The borrowing country is responsible for project preparation. During this stage, which can last up to two years, the borrowing country continues to conduct further studies and impact assessments that refine the objectives, components, schedule, institutional responsibility and implementation plan of the project. The Bank, on the other hand, starts to determine the conditions required for the project to succeed and for the Bank to be satisfied the project will have positive economic, financial, social and environmental impacts. MOS and PIDs continue to be available during this stage.
Appraisal is the sole responsibility of Bank staff. They will review all the studies conducted in previous stages, including the procurement plant that identifies the types and amounts of equipment, goods, civil works and services that will be purchased. After an “appraisal mission”, the result of the review is described in the Project Appraisal Document (PAD) which provides a detail description of the project and its implementation. The Appraisal stage often lasts between 3-6 months. MOS and PIDS continue to be available during this stage.
Negotiation and Approval
During negotiations, the World Bank and borrowing country will agree on the terms of the loan supporting the project. Typically, negotiations last about 1-2 months. Following negotiations, the PAD and other loan/credit documents are sent to the Board of Executive Directors for approval. A General Procurement Notice (GPN) is sometimes issued by the borrowing country during this stage.
Implementation and Supervision
After the loan or credit is approved, the borrowing country can use the funds to purchase the goods and services necessary to meet the project’s objectives. The borrowing country, not the World Bank, is responsible for implementing the project. At this stage, which can last a number of years, the World Bank’s role is to monitor project implementation to ensure that the terms of the loan/credit agreement are followed and that procurement is conducted according to the World Bank’s guidelines. GPNs and Specific Procurement Notices (SPNs), and Requests for Expressions of Interest (REIs) are issued by borrowing countries during implementation.

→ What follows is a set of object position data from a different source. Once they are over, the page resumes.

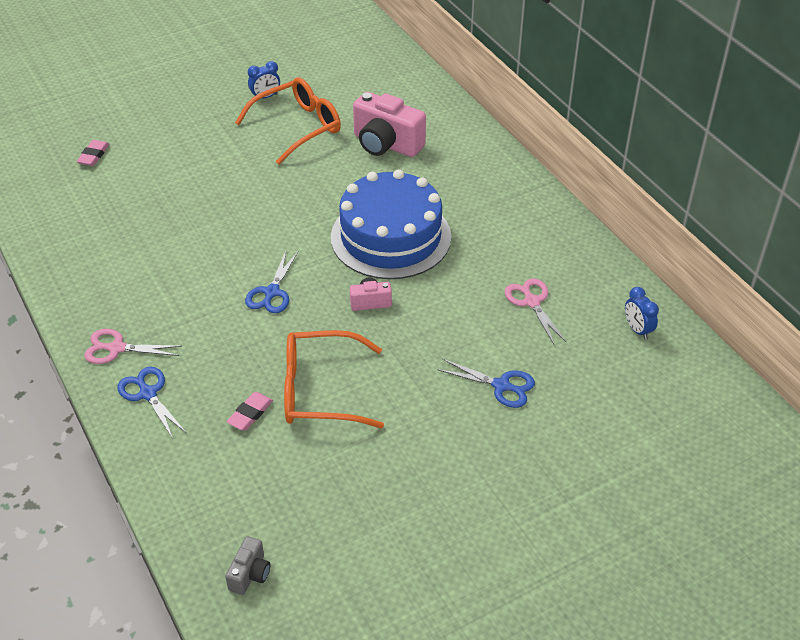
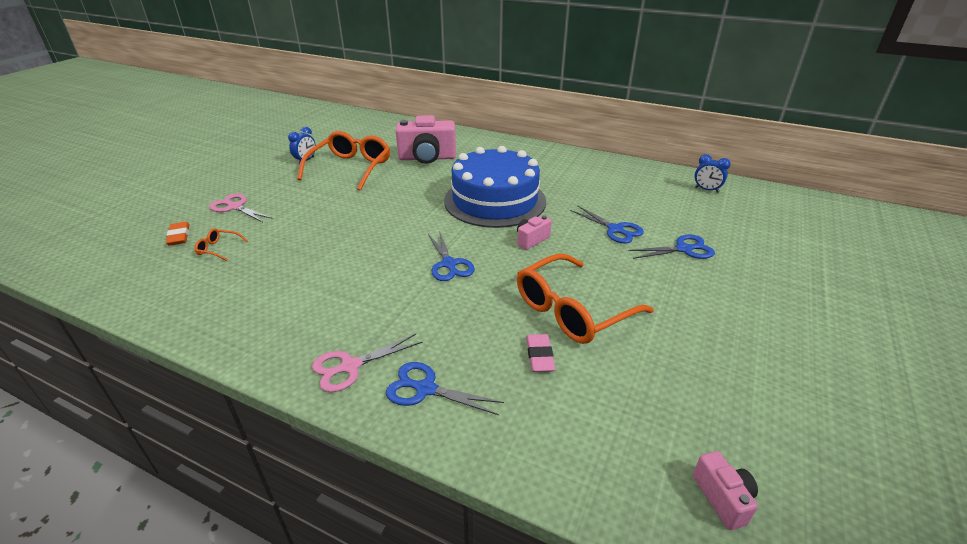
camera: 35 degrees left, 10 degrees down
pink eraser [77,140,110,166] -> orange eraser [166,222,189,246]
grey camera [225,536,270,595] -> pink camera [693,451,758,530]
pink scissors [505,278,567,344] -> pink scissors moved to [209,193,273,222]
none -> orange glasses [195,228,248,261]
none -> blue scissors [570,206,644,243]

Following completion of the project, the Bank’s Independent Evaluation Group, conducts an audit of the project, where the project's outcome is measured against its original objectives. The audit entails a review of the project completion report and preparation of a separate report. Both reports are then submitted to the executive directors and the borrower. These reports are not available to the public; however, IEG periodically prepares impact evaluations on sets of projects based on these reports.